------ Extracted material
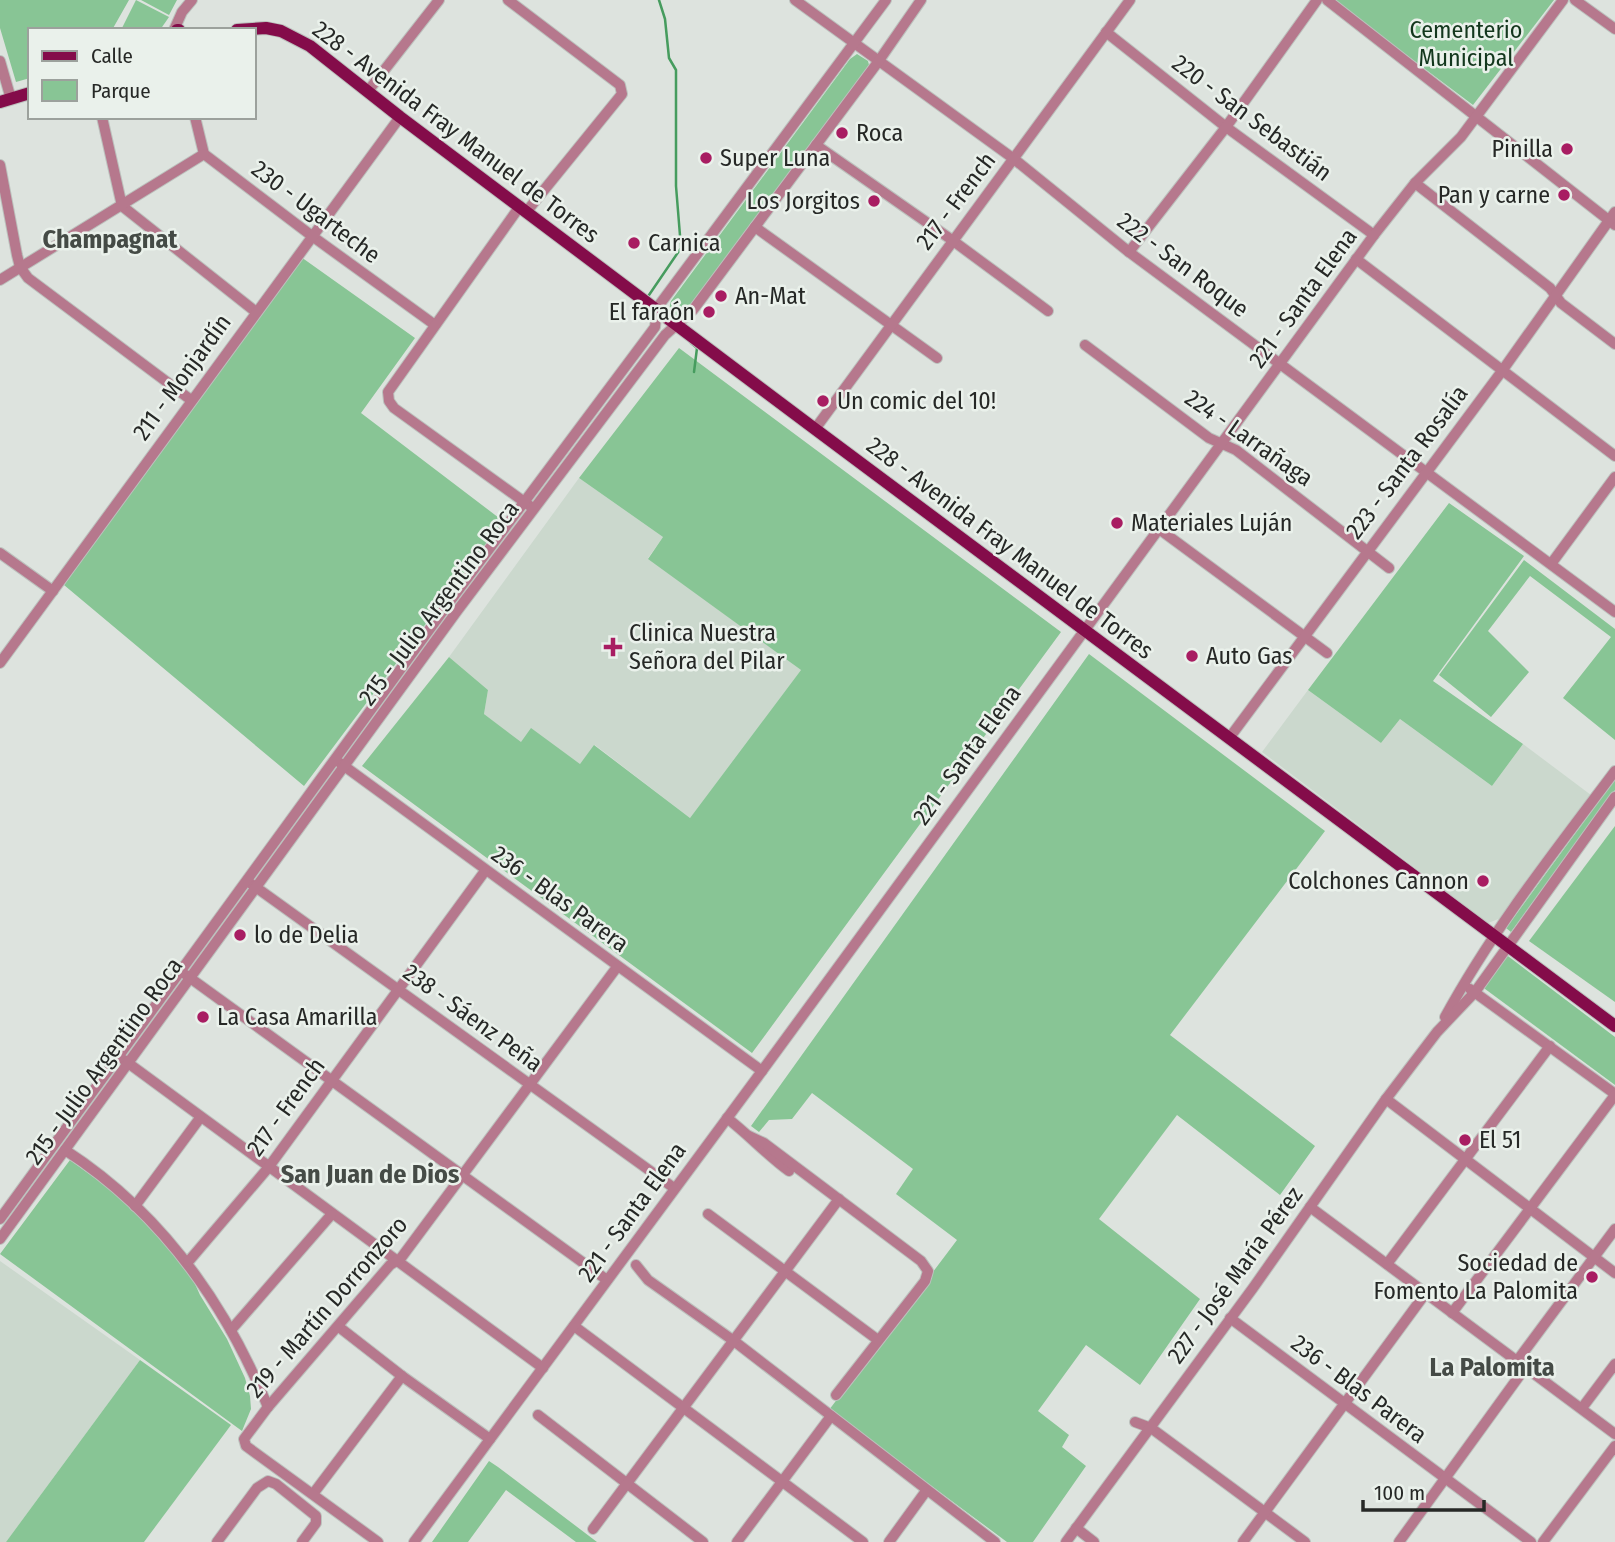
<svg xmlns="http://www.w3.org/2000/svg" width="1615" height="1542" font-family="'Fira Sans Condensed',sans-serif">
<rect width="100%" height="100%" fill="#dde3de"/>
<!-- built -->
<g fill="#cbd8cd">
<polygon points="579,478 663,537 648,558 801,670 690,818 595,745 580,764 531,729 521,743 484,714 488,690 449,657"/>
<polygon points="1308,690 1381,743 1400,719 1492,786 1523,744 1591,795 1501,918 1488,923 1262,752"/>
<polygon points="0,1261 140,1360 6,1542 0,1542"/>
</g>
<!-- green -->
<g fill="#88c595">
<polygon points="0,0 129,0 112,30 30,30 30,78 16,82 0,28"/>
<polygon points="136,0 169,17 160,30 121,30"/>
<polygon points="141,0 177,0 169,15"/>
<polygon points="1333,0 1554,0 1473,105"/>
<path d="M857,54L868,61L869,65L690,311L679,316C671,314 668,309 671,301L850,59Z"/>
<polygon points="301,257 415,338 361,413 503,521 304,786 64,585"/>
<polygon points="679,348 1061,632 752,1053 362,766 449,657 488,690 484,714 521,742 531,728 580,764 594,745 690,818 801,670 648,559 663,537 579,478"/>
<polygon points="1449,503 1524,556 1433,681 1523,744 1492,786 1400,719 1381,743 1308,690"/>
<polygon points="1524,560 1615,629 1615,740 1563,698 1611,637 1530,576 1488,631 1529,672 1491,717 1439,675"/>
<polygon points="1089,654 1325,831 1170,1035 1315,1146 1280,1195 1177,1115 1099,1219 1200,1299 1140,1385 1086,1345 1038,1411 1069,1435 1062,1447 1086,1466 1033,1542 1007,1542 829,1410 957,1240 896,1194 913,1169 812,1093 792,1119 769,1120 759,1132 751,1126"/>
<polygon points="1615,779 1615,790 1511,932 1506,928"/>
<polygon points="1615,826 1615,1002 1529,941"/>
<polygon points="1500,950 1615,1037 1615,1085 1477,983"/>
<polygon points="70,1160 114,1192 154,1229 191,1275 200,1295 227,1339 245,1378 250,1396 251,1409 242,1431 0,1254"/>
<polygon points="140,1360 231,1425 144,1542 6,1542"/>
<polygon points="489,1461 498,1467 597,1542 576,1542 506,1490 468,1542 432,1542"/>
</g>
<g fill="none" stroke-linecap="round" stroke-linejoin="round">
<!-- stream -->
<g stroke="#469c5e" stroke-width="2.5">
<polyline points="649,295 681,248 676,186 676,70 669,58 665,19 659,0"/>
<polyline points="691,343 697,348 694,372"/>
</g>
<!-- minor casing -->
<g stroke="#bcc1bd" stroke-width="12">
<g id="minor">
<polyline points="508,0 620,85 622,94 527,211"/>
<polyline points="795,0 1014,159 1129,252 1615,612"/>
<polyline points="1327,0 1615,225"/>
<polyline points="1575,0 1615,29"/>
<polyline points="174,30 182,12 192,0"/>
<polyline points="1106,32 1226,127 1374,235"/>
<polyline points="0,61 11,99"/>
<polyline points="368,91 439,0"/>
<polyline points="102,117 122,206 256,312"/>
<polyline points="195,117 204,154 312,236 435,325"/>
<polyline points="816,145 952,240 1048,311"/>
<polyline points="0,165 17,255 20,267 28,278 191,400"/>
<polyline points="1415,183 1550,288 1561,303 1615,344"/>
<polyline points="520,206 388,392 389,401 394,408 530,506"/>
<polyline points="755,227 937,358"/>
<polyline points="1129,252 1226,127 1317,0"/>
<polyline points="1356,259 1615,456"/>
<polyline points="0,280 204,154"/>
<polyline points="1085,345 1209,438 1236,450 1389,568"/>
<polyline points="815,429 1130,0"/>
<polyline points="1159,529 1327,653"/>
<polyline points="0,553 53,591"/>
<polyline points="1551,564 1615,477"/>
<polyline points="0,663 400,117"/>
<polyline points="1230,737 1502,371 1615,212"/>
<polyline points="340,763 762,1071"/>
<polyline points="250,883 674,1188"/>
<polyline points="186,975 607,1280"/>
<polyline points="1470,989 1615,1094"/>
<path d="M1445,1017C1493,929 1555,851 1615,771"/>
<polyline points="124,1060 543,1368"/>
<polyline points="1386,1099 1615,1273"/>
<path d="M727,1118C749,1135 767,1155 789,1171"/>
<polyline points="749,1136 764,1143 921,1261 928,1271 925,1281 836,1395"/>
<path d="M65,1150C161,1212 225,1303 268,1407"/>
<polyline points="135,1206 200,1118"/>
<polyline points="1310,1207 1615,1434"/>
<polyline points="708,1214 878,1340"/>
<polyline points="0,1219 448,604 655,327 657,308 886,0"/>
<polyline points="0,1239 457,611 665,335 693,310 878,62 921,0"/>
<polyline points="188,1262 268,1168 485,871"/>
<polyline points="1387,1264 1550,1046"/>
<polyline points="636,1265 648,1280 734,1341 995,1542"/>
<polyline points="1452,1313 1615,1095"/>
<polyline points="1230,1318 1531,1542"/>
<polyline points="574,1326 863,1542"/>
<polyline points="339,1327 402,1376 490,1439"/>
<polyline points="231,1330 331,1215"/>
<polyline points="1517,1361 1615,1229"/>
<polyline points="1582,1408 1615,1364"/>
<polyline points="538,1415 703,1542"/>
<polyline points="1135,1422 1151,1428 1305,1542"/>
<polyline points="313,1494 402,1376"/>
<polyline points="1076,1528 1094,1542"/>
<polyline points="593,1529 839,1199"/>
<polyline points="217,1542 257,1488 268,1481 276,1484 316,1516 316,1523 302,1542"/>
<polyline points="378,1542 246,1446 244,1439 268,1407 390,1265 401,1258 617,967"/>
<polyline points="414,1542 762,1071 1374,235 1415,183 1461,137 1563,0"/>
<polyline points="737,1542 831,1416"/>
<polyline points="889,1542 926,1491"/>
<polyline points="1066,1542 1253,1288 1386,1099 1437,1032 1475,992 1615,797"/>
<polyline points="1243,1542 1425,1294"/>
<polyline points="1399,1542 1525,1368"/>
<polyline points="1543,1542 1615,1446"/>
</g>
</g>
<!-- major casing -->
<g stroke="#bcc1bd" stroke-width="14">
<g id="major">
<polyline points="177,30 179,30"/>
<polyline points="237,30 266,28 281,31 310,46 400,117 815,429 1615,1026"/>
<polyline points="0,102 30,93"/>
</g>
</g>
<!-- minor -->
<use href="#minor" stroke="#b6788d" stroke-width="10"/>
<!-- major -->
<use href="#major" stroke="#840c4a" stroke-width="12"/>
</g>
<!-- markers -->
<g fill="#a81d62" stroke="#eaf1eb" stroke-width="2.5">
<circle cx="842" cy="133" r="7"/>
<circle cx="1567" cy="149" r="7"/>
<circle cx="706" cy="158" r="7"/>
<circle cx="1564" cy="195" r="7"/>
<circle cx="874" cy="201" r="7"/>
<circle cx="634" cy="243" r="7"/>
<circle cx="721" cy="296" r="7"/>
<circle cx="709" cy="312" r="7"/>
<circle cx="823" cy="401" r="7"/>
<circle cx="1117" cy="523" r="7"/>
<path d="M609.5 636.5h7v7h7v7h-7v7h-7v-7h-7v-7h7z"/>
<circle cx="1192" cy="656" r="7"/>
<circle cx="1483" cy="881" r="7"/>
<circle cx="240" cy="935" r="7"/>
<circle cx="203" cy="1017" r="7"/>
<circle cx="1465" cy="1140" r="7"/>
<circle cx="1592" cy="1277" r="7"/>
</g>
<g text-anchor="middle" stroke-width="5" stroke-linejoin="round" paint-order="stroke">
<!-- park labels -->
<g font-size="24" fill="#13371d" stroke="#eaf1eb">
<text x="1466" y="38">Cementerio<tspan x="1466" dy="28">Municipal</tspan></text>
</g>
<!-- street labels -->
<g font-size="24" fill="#262826" stroke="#eaf1eb">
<text transform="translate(1252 118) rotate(37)" y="8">220 - San Sebastián</text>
<text transform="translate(456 132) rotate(37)" y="8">228 - Avenida Fray Manuel de Torres</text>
<text transform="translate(956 201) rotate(-53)" y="8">217 - French</text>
<text transform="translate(316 212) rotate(37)" y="8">230 - Ugarteche</text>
<text transform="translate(1183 265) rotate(37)" y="8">222 - San Roque</text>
<text transform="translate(1303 298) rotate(-54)" y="8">221 - Santa Elena</text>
<text transform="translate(182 377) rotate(-54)" y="8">211 - Monjardín</text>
<text transform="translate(1249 438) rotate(35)" y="8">224 - Larrañaga</text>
<text transform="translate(1407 462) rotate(-53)" y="8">223 - Santa Rosalía</text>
<text transform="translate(1010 548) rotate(37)" y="8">228 - Avenida Fray Manuel de Torres</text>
<text transform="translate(439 603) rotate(-53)" y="8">215 - Julio Argentino Roca</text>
<text transform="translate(967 755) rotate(-54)" y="8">221 - Santa Elena</text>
<text transform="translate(560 899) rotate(36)" y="8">236 - Blas Parera</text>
<text transform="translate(473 1018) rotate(36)" y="8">238 - Sáenz Peña</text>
<text transform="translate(104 1061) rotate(-54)" y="8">215 - Julio Argentino Roca</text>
<text transform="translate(286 1107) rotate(-54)" y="8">217 - French</text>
<text transform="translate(632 1212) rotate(-54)" y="8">221 - Santa Elena</text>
<text transform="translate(1235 1275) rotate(-54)" y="8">227 - José María Pérez</text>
<text transform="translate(327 1307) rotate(-49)" y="8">219 - Martín Dorronzoro</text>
<text transform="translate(1359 1389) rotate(37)" y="8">236 - Blas Parera</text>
</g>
<!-- poi labels -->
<g font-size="24" fill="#262826" stroke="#eaf1eb" text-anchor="start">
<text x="856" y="141">Roca</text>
<text x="1553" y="157" text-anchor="end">Pinilla</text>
<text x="720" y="166">Super Luna</text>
<text x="1550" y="203" text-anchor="end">Pan y carne</text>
<text x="860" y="209" text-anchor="end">Los Jorgitos</text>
<text x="648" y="251">Carnica</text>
<text x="735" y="304">An-Mat</text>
<text x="695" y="320" text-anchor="end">El faraón</text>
<text x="837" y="409">Un comic del 10!</text>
<text x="1131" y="531">Materiales Luján</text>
<text x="629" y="641">Clinica Nuestra<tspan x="629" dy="28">Señora del Pilar</tspan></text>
<text x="1206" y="664">Auto Gas</text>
<text x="1469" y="889" text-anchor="end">Colchones Cannon</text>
<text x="254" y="943">lo de Delia</text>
<text x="217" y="1025">La Casa Amarilla</text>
<text x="1479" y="1148">El 51</text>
<text x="1578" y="1271" text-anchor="end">Sociedad de<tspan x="1578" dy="28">Fomento La Palomita</tspan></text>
</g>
<!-- neighbourhood labels -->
<g font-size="26" font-weight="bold" fill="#454b46" stroke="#eaf1eb">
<text x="110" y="248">Champagnat</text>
<text x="370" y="1183">San Juan de Dios</text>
<text x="1492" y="1376">La Palomita</text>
</g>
</g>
<!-- legend -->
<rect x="28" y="28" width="228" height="91" fill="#eaf1eb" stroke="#9ca19c" stroke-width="2"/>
<rect x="42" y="51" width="35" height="10" fill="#840c4a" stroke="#9ca19c" stroke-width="2"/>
<text x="91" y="63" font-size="21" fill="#262826">Calle</text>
<rect x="42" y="80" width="35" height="21" fill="#88c595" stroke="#9ca19c" stroke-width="2"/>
<text x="91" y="98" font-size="21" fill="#262826">Parque</text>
<!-- scale -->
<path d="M1363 1500v10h121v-10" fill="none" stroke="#262826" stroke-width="3.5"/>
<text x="1374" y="1500" font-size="21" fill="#262826" stroke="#eaf1eb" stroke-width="5" paint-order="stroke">100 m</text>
</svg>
------------
Read the records above. Show each line that has the string "none".

<g fill="none" stroke-linecap="round" stroke-linejoin="round">
<path d="M1363 1500v10h121v-10" fill="none" stroke="#262826" stroke-width="3.5"/>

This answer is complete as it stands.